((

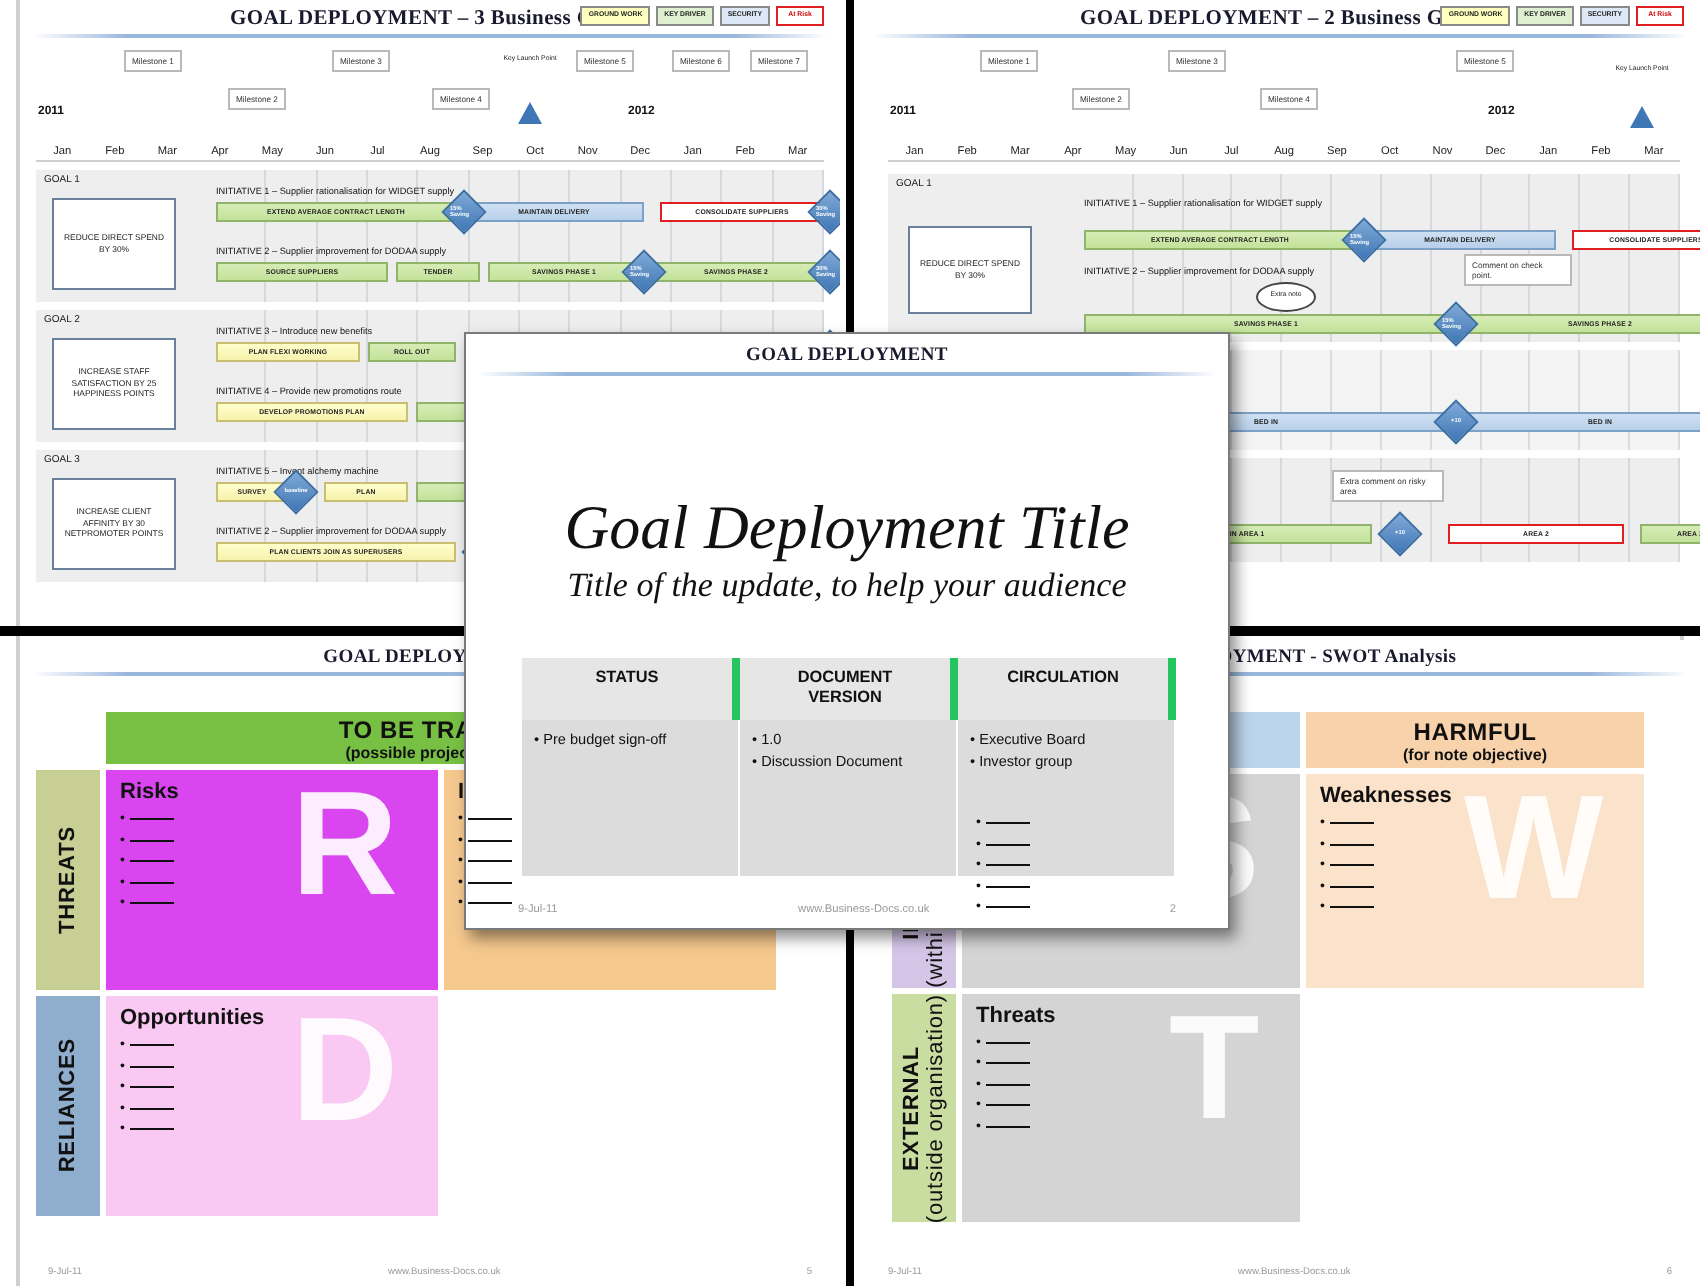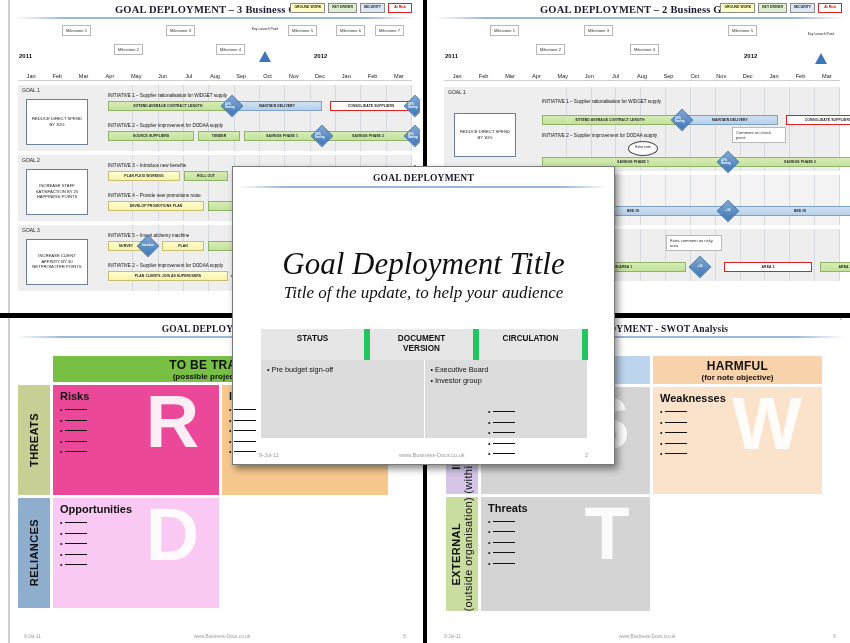"STATUS" .ov-tbl .hd div { border-right: 6px solid #22c55e -> 4px solid #22c55e }
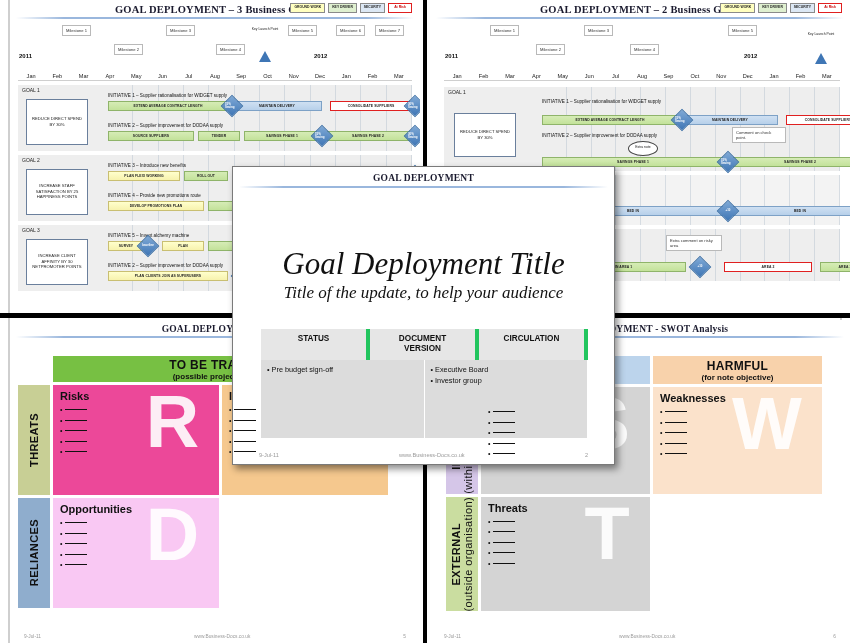"• 1.0" div { html: none -> <div> <p>• 1.0</p> <p>• Discussion Document</p> </div> }
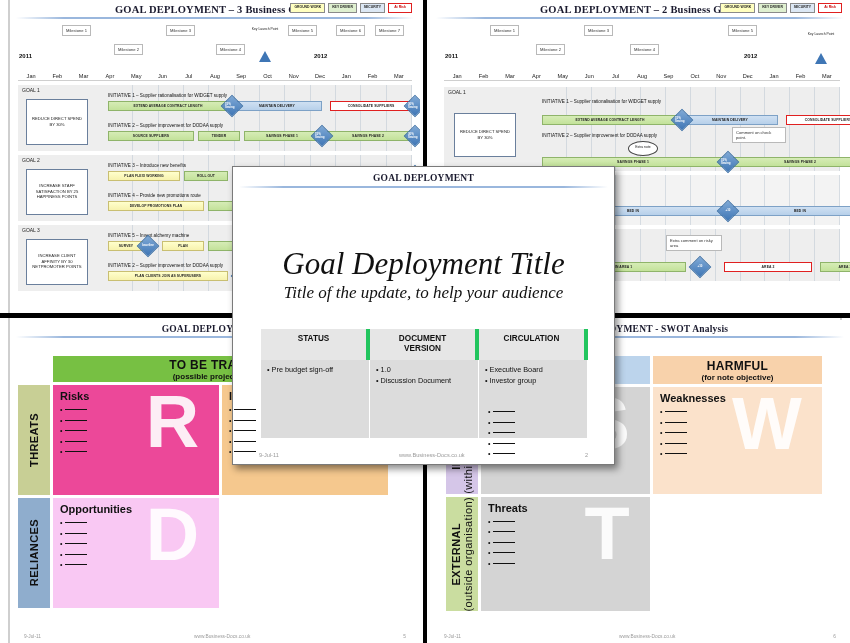"Risks" div.cell { background: #ec4899 -> #d946ef }
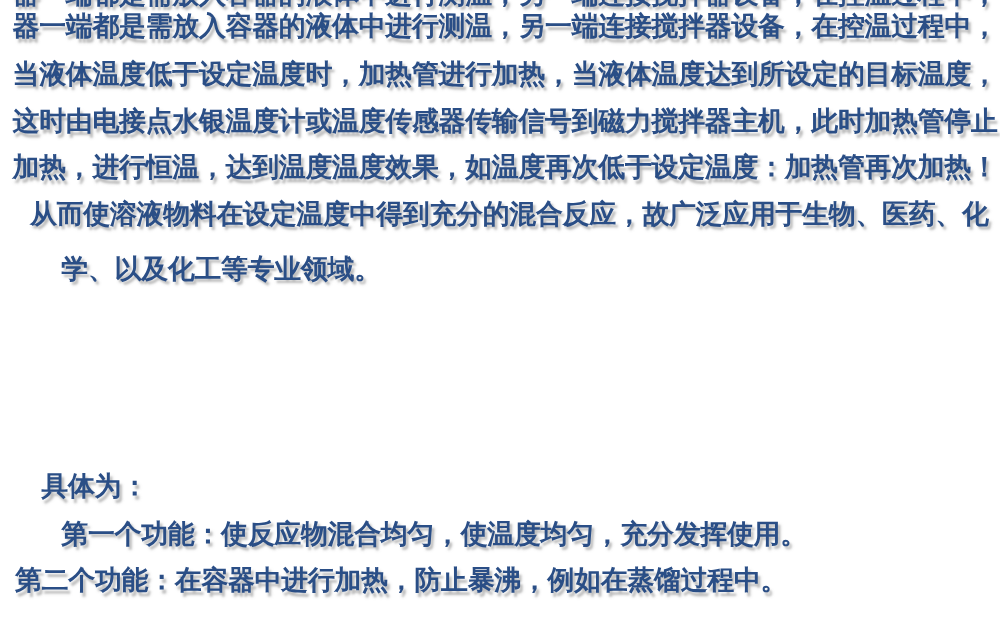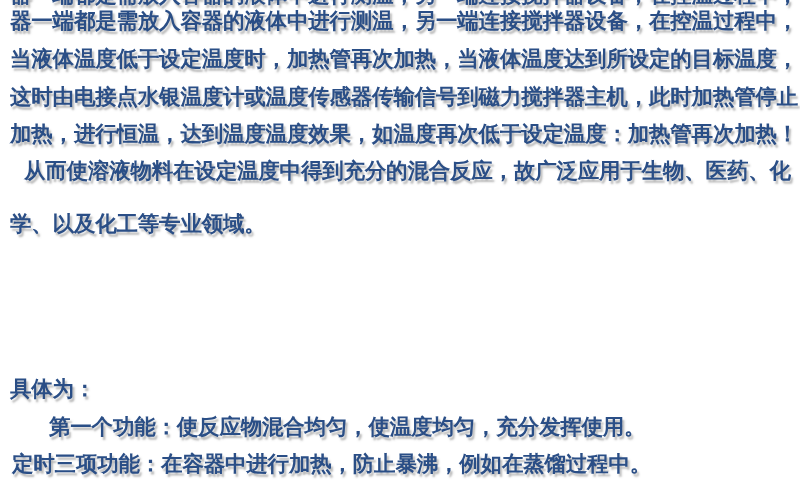"当液体温度低于设定温度时，加热管再次加热，当液体温度达到所设定的目标温度，" div.line { text: 再次 -> 进行 }
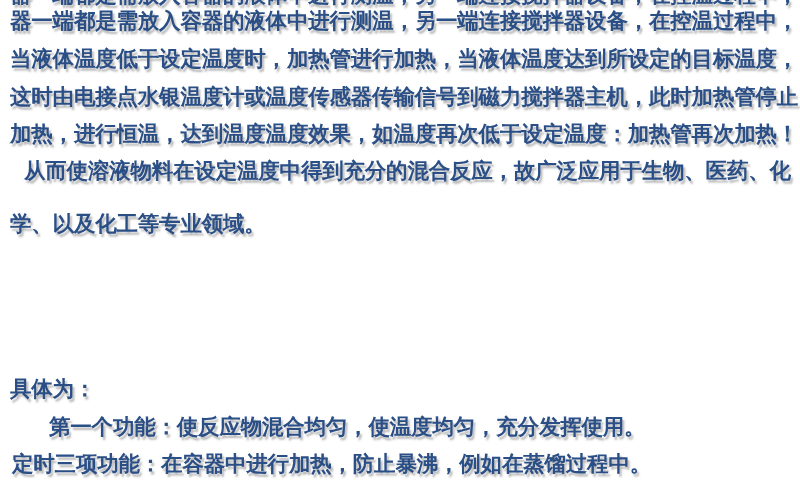"学、以及化工等专业领域。" .l6 { margin-left: none -> 39px; top: 205px -> 196px }
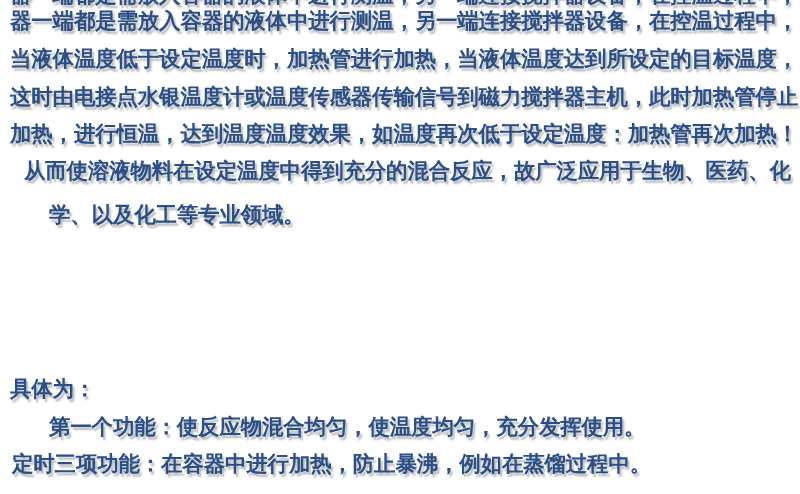"具体为：" .l9 { margin-left: none -> 23px }
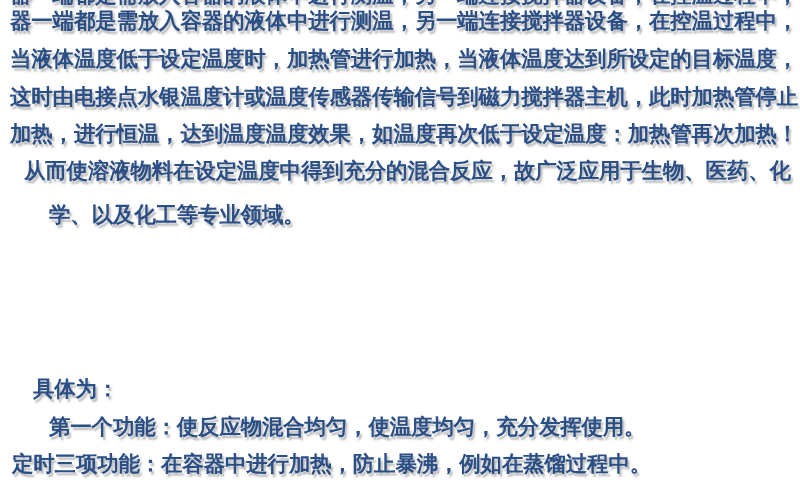"定时三项功能：在容器中进行加热，防止暴沸，例如在蒸馏过程中。" div.line { text: 定时三项 -> 第二个 }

))

WHAT NEEDS TO BE DONE: Give again, please, precisely the lines that begin the records and run through the line with "none -> 23px" in it, keeping both end lines and dropping any pictures.

TASK RESPONSE:
"STATUS" .ov-tbl .hd div { border-right: 6px solid #22c55e -> 4px solid #22c55e }
"• 1.0" div { html: none -> <div> <p>• 1.0</p> <p>• Discussion Document</p> </div> }
"Risks" div.cell { background: #ec4899 -> #d946ef }
"当液体温度低于设定温度时，加热管再次加热，当液体温度达到所设定的目标温度，" div.line { text: 再次 -> 进行 }
"学、以及化工等专业领域。" .l6 { margin-left: none -> 39px; top: 205px -> 196px }
"具体为：" .l9 { margin-left: none -> 23px }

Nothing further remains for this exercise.